_Material shown_

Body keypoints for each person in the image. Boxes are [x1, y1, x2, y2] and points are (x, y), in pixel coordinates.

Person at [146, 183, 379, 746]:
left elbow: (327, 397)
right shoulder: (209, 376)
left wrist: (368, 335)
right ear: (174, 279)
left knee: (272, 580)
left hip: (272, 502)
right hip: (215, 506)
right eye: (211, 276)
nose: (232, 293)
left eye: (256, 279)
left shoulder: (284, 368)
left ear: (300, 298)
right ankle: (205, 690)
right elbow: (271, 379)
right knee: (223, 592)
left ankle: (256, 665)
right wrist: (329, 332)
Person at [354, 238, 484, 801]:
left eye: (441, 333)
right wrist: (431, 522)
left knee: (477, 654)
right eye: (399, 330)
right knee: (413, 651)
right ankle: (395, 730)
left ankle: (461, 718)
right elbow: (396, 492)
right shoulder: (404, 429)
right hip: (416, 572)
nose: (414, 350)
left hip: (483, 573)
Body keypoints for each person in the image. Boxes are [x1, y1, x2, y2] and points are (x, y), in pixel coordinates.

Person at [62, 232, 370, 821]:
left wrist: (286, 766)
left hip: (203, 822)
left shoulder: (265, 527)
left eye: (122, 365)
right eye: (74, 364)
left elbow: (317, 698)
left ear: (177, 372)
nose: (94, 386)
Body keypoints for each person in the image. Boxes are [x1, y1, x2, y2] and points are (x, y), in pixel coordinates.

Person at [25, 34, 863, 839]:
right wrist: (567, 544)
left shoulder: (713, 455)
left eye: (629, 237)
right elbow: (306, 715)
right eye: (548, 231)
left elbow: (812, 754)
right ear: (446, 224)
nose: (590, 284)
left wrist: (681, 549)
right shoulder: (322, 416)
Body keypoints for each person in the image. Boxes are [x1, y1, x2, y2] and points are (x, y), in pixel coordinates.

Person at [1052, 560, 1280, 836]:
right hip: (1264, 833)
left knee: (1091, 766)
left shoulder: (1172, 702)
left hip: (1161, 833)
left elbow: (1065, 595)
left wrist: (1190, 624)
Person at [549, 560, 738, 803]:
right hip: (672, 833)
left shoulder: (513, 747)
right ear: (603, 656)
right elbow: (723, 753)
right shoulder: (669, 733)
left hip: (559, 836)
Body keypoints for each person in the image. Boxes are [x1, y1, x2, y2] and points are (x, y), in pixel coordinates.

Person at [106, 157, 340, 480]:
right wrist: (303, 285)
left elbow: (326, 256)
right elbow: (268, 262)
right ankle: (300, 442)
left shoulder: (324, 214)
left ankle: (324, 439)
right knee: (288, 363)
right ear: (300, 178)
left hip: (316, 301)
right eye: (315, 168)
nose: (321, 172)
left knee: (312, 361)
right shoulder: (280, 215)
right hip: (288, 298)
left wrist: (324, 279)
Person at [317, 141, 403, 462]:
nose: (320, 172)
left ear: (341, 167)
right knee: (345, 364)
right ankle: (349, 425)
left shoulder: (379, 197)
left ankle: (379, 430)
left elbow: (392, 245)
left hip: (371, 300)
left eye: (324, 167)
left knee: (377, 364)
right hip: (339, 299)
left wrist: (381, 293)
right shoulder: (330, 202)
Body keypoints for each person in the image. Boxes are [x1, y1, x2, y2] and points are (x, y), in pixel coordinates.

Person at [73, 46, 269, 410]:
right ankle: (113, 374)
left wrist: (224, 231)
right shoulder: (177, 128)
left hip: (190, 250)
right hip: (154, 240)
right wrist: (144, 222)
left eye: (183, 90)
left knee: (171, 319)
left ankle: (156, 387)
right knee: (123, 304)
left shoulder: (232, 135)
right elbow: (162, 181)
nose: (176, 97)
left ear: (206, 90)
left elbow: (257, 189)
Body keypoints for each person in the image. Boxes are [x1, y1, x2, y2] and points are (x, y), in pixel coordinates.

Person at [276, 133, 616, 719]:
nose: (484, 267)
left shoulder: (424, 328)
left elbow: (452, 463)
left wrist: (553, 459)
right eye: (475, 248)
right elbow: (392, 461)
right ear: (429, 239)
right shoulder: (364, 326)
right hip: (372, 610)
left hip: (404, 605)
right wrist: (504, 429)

_How to complete this task_
Please copy exactly the lines from the one that contains "right knee: (123, 304)" up to and including the final line of the listing above.

_Completed task_
right knee: (123, 304)
left shoulder: (232, 135)
right elbow: (162, 181)
nose: (176, 97)
left ear: (206, 90)
left elbow: (257, 189)
Body keypoints for each person in the image. Boxes are [x1, y1, x2, y2] and points are (x, y), in pixel coordinates.

Person at [276, 133, 616, 719]:
nose: (484, 267)
left shoulder: (424, 328)
left elbow: (452, 463)
left wrist: (553, 459)
right eye: (475, 248)
right elbow: (392, 461)
right ear: (429, 239)
right shoulder: (364, 326)
right hip: (372, 610)
left hip: (404, 605)
right wrist: (504, 429)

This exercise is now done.